▶ [To-do item]:
Search the material for the string "with" and copy each line where it occurs.
*** Opening Data supplied ***
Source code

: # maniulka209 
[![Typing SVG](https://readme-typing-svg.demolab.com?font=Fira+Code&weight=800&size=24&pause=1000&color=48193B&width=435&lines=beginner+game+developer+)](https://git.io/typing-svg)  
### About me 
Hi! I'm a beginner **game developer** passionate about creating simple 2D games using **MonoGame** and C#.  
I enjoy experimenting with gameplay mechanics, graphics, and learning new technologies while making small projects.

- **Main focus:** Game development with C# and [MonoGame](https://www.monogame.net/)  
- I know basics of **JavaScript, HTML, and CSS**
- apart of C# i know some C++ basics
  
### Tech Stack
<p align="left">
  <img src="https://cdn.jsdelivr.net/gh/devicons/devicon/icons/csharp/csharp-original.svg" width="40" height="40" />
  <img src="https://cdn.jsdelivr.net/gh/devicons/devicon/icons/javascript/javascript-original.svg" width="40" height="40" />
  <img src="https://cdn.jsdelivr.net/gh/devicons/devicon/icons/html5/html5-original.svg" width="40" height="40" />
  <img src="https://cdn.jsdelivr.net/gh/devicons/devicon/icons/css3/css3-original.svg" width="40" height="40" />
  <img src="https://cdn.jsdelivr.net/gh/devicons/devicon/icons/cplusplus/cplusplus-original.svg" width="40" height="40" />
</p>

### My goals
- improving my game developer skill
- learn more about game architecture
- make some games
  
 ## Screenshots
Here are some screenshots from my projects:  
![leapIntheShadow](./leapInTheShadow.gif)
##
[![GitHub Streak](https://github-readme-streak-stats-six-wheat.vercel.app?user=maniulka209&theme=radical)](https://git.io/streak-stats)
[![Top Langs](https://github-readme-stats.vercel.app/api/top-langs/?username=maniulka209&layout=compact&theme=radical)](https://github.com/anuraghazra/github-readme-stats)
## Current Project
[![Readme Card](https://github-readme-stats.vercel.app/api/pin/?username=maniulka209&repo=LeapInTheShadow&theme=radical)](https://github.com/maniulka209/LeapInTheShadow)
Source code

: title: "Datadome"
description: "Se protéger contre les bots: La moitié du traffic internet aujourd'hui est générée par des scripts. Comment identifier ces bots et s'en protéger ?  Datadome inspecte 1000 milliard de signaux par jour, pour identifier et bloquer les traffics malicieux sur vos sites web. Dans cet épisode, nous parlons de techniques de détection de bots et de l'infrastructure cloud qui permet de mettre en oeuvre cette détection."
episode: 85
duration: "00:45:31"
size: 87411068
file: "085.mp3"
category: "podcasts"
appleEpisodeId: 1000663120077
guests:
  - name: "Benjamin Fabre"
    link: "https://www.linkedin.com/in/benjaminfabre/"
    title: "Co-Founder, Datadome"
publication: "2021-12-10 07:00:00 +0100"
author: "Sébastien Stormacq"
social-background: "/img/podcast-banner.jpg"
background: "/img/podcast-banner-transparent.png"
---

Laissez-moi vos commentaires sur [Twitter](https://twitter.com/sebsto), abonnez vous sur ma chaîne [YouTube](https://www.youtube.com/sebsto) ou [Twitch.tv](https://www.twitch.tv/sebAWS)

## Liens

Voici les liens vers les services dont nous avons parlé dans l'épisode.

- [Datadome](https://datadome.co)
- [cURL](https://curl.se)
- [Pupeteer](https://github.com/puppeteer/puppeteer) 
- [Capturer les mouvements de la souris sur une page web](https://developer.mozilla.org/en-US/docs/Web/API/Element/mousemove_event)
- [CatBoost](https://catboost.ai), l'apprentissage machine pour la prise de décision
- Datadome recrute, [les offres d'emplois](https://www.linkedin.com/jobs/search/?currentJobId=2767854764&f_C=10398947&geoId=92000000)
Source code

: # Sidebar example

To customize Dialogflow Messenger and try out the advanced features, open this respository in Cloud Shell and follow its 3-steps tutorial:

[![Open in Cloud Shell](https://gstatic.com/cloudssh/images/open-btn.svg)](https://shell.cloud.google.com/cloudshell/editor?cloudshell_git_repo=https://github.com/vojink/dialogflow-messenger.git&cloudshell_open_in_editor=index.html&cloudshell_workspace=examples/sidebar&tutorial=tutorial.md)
*** Closing Data supplied ***
▶ [Response to this task]:
I enjoy experimenting with gameplay mechanics, graphics, and learning new technologies while making small projects.
- **Main focus:** Game development with C# and [MonoGame](https://www.monogame.net/)  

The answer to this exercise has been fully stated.